Outline annotation records
# # # # #

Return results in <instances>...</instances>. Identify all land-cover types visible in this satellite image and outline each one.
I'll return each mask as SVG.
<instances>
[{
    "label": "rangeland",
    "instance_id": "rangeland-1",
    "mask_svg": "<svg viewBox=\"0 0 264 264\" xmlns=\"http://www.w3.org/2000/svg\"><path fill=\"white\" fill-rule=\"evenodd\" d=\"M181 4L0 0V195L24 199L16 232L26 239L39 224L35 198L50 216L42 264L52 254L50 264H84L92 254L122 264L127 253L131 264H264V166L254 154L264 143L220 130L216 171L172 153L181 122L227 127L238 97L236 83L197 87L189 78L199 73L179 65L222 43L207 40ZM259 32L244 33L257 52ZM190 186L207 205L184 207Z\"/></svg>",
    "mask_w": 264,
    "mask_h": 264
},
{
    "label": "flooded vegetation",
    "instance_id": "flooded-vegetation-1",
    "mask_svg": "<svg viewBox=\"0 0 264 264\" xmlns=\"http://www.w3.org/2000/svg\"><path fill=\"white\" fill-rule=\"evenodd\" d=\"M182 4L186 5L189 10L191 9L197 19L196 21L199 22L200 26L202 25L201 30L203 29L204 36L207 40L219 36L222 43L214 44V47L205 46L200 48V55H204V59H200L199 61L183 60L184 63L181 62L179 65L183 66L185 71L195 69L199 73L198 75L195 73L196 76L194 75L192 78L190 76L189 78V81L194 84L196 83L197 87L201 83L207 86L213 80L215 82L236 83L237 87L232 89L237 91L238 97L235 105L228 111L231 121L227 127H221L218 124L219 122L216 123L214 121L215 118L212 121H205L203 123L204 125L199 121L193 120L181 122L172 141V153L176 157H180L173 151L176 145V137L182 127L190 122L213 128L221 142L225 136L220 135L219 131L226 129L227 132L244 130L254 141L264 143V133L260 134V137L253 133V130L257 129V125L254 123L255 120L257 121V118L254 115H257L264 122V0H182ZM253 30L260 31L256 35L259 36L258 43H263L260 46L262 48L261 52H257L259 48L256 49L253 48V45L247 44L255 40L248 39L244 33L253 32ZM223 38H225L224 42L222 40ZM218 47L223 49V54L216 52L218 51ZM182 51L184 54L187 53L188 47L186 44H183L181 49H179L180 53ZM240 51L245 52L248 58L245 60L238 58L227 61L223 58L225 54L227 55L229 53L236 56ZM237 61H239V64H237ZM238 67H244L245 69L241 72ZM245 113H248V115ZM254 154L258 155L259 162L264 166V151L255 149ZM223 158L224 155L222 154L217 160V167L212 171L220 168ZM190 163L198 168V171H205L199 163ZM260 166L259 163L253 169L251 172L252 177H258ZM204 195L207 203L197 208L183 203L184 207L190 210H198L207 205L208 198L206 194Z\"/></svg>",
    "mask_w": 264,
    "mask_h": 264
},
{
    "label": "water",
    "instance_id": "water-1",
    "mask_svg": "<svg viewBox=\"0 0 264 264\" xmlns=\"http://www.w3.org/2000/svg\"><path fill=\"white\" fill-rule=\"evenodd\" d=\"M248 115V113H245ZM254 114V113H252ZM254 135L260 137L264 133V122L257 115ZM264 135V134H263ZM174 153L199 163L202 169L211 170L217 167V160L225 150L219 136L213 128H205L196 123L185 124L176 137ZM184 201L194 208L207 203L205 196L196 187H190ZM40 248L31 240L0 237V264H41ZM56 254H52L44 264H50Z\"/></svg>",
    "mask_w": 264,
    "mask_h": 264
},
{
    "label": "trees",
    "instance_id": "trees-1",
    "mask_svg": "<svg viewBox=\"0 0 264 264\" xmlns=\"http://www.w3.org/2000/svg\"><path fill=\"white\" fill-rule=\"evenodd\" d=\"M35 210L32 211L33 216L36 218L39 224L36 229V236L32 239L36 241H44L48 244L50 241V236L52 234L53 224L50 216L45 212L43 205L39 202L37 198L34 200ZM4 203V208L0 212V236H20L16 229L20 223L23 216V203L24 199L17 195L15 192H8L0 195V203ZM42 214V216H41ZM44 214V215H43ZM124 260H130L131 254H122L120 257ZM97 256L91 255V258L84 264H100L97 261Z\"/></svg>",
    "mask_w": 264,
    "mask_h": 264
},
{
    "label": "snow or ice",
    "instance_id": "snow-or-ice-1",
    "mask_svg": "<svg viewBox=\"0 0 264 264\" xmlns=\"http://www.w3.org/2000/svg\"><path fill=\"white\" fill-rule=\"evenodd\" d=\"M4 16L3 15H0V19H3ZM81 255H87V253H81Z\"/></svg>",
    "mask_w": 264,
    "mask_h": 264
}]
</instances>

# # # # #

- Task prompt: Give the listing above again, word for word.

- The output:
Return results in <instances>...</instances>. Identify all land-cover types visible in this satellite image and outline each one.
I'll return each mask as SVG.
<instances>
[{
    "label": "rangeland",
    "instance_id": "rangeland-1",
    "mask_svg": "<svg viewBox=\"0 0 264 264\" xmlns=\"http://www.w3.org/2000/svg\"><path fill=\"white\" fill-rule=\"evenodd\" d=\"M181 4L0 0V195L24 199L16 232L26 239L39 224L35 198L50 216L42 264L52 254L50 264H84L92 254L122 264L127 253L131 264H264V166L254 154L264 143L220 130L216 171L172 153L181 122L227 127L238 97L236 83L197 87L189 78L199 73L179 65L222 43L207 40ZM259 32L244 33L257 52ZM190 186L207 205L184 207Z\"/></svg>",
    "mask_w": 264,
    "mask_h": 264
},
{
    "label": "flooded vegetation",
    "instance_id": "flooded-vegetation-1",
    "mask_svg": "<svg viewBox=\"0 0 264 264\" xmlns=\"http://www.w3.org/2000/svg\"><path fill=\"white\" fill-rule=\"evenodd\" d=\"M182 4L186 5L189 10L191 9L197 19L196 21L199 22L200 26L202 25L201 30L203 29L204 36L207 40L219 36L222 43L214 44V47L205 46L200 48V55H204V59H200L199 61L183 60L184 63L181 62L179 65L183 66L185 71L195 69L199 73L198 75L195 73L196 76L194 75L192 78L190 76L189 78V81L194 84L196 83L197 87L201 83L207 86L213 80L215 82L236 83L237 87L232 89L237 91L238 97L235 105L228 111L231 121L227 127H221L218 124L219 122L216 123L214 121L215 118L212 121H205L203 123L204 125L199 121L193 120L181 122L172 141V153L176 157H180L173 151L176 145V137L182 127L190 122L213 128L221 142L225 136L220 135L219 131L226 129L227 132L244 130L254 141L264 143V133L260 134V137L253 133V130L257 129V125L254 123L255 120L257 121V118L254 115H257L264 122V0H182ZM253 30L260 31L256 35L259 36L258 43H263L260 46L262 48L261 52H257L259 48L256 49L253 48V45L247 44L255 40L248 39L244 33L253 32ZM223 38H225L224 42L222 40ZM218 47L223 49V54L216 52L218 51ZM182 51L184 54L187 53L188 47L186 44H183L181 49H179L180 53ZM240 51L245 52L248 58L245 60L238 58L227 61L223 58L225 54L227 55L229 53L236 56ZM237 61H239V64H237ZM238 67H244L245 69L241 72ZM245 113H248V115ZM254 154L258 155L259 162L264 166V151L255 149ZM223 158L224 155L222 154L217 160V167L212 171L220 168ZM190 163L198 168V171H205L199 163ZM260 166L259 163L253 169L251 172L252 177H258ZM204 195L207 203L197 208L183 203L184 207L190 210H198L207 205L208 198L206 194Z\"/></svg>",
    "mask_w": 264,
    "mask_h": 264
},
{
    "label": "water",
    "instance_id": "water-1",
    "mask_svg": "<svg viewBox=\"0 0 264 264\" xmlns=\"http://www.w3.org/2000/svg\"><path fill=\"white\" fill-rule=\"evenodd\" d=\"M248 115V113H245ZM254 114V113H252ZM254 135L260 137L264 133V122L257 115ZM264 135V134H263ZM174 153L199 163L202 169L211 170L217 167V160L225 150L219 136L213 128H205L196 123L185 124L176 137ZM184 201L194 208L207 203L205 196L196 187H190ZM40 248L31 240L0 237V264H41ZM56 254H52L44 264H50Z\"/></svg>",
    "mask_w": 264,
    "mask_h": 264
},
{
    "label": "trees",
    "instance_id": "trees-1",
    "mask_svg": "<svg viewBox=\"0 0 264 264\" xmlns=\"http://www.w3.org/2000/svg\"><path fill=\"white\" fill-rule=\"evenodd\" d=\"M35 210L32 211L33 216L36 218L39 224L36 229V236L32 239L36 241H44L48 244L50 241V236L52 234L53 224L50 216L45 212L43 205L39 202L37 198L34 200ZM4 203V208L0 212V236H20L16 229L20 223L23 216V203L24 199L17 195L15 192H8L0 195V203ZM42 214V216H41ZM44 214V215H43ZM124 260H130L131 254H122L120 257ZM97 256L91 255V258L84 264H100L97 261Z\"/></svg>",
    "mask_w": 264,
    "mask_h": 264
},
{
    "label": "snow or ice",
    "instance_id": "snow-or-ice-1",
    "mask_svg": "<svg viewBox=\"0 0 264 264\" xmlns=\"http://www.w3.org/2000/svg\"><path fill=\"white\" fill-rule=\"evenodd\" d=\"M4 16L3 15H0V19H3ZM81 255H87V253H81Z\"/></svg>",
    "mask_w": 264,
    "mask_h": 264
}]
</instances>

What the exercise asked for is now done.